Menimbulkan Pro dan Kontra
Namun terlepas dari rencana Garuda yang akan mengembangkan konsep akustikan di pesawat, juga terlepas dari beberapa poin usulan yang saya sebutkan di atas, sejatinya rencana Garuda ini sudah menuai pro dan kontra terlebih dahulu.
Dilihat dari reply-an di twitter Garuda Indonesia, hampir 90% menolak keberadaan live akustik di dalam pesawat. Bahkan hanya ditemukan 1-2 orang saja yang memuji konsep yang dikenalkan Garuda Indonesia ini.
Alasannya karena selain mengganggu waktu istirahat, bunyi musik yang terlalu berisik berpotensi membuat balita menangis. Selain itu, jika sound system atau alat musik tak memadai seperti yang dimiliki band-band yang tampil Southwest Airlines, maka bunyi alat musik akan menjadi tidak maksimal dan cenderung mengganggu.
Belum Teruji Benar
Usulan hiburan versi saya pun sejatinya belum tentu sesuai mengingat butuh banyak biaya untuk merubah ekosistem platform secara keseluruhan. Hanya saja, alasan akustikan untuk menggaet milenial saya rasa memang kurang cocok. Milenial sudah cukup pergi ke kafe untuk menikmati akustikan, sementara untuk menggaet mereka agar naik pesawat rasanya masih banyak cara yang lebih efektif.

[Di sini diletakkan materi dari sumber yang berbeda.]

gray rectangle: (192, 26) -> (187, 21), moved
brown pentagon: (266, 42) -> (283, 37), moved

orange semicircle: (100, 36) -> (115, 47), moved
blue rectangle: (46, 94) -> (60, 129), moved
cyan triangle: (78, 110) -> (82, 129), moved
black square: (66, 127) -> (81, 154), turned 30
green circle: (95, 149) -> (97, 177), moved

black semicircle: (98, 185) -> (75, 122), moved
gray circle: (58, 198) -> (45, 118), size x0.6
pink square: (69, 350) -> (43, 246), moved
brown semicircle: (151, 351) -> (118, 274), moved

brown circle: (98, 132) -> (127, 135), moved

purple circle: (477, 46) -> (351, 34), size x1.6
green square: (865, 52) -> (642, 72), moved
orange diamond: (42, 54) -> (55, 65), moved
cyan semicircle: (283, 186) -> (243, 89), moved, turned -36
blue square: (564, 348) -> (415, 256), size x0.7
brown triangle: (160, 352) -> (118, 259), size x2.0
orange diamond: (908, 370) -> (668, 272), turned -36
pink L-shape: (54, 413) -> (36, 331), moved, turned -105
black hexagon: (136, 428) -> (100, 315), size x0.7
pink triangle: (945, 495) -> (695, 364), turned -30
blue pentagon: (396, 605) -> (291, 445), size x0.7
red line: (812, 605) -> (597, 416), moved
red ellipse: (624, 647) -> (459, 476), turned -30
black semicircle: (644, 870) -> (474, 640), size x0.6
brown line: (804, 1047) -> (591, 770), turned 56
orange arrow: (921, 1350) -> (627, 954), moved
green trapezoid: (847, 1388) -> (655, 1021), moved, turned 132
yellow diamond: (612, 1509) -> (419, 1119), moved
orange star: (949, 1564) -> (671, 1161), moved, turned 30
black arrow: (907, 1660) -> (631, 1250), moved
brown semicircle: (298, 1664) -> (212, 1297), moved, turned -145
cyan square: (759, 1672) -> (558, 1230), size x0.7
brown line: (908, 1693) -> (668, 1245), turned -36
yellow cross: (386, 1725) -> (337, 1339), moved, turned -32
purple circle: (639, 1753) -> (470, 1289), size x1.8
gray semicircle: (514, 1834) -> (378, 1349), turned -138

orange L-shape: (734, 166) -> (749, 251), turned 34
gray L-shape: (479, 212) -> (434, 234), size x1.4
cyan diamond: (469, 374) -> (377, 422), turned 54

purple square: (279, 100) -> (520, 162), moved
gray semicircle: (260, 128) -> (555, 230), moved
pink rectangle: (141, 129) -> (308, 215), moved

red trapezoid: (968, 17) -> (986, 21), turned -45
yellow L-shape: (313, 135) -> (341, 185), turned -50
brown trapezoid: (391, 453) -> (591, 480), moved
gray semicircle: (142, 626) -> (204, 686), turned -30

Memang usulan saya perihal tersedianya jaringan wifi, siaran Netflix dan pustaka musik dari platform Spotify atau Joox merupakan usulan sederhana. Milenial pun sudah banyak yang berlangganan sendiri. Â
Hanya saja, melihat brand-brand global yang lekat dengan anak muda tersebut bekerjasama dengan maskapai nasional, pasti akan meningkatkan rasa bangga dan tentunya brand awareness di kalangan milenial. Apalagi layanan spesial brand-brand tersebut saat ini baru bisa dirasakan jika menggunakan maskapai asing.
Maka update status yang berisi pengalaman merasakan layanan tersebut di atas pesawat jelas akan dilakukan. Maskapai pun akan semakin difavoritkan milenial melalui kekuatan viral media sosial. Apalagi, jika hal seperti ini diviralkan oleh para youtuber atau selebgram. Pasti akan semakin baik lagi hasilnya.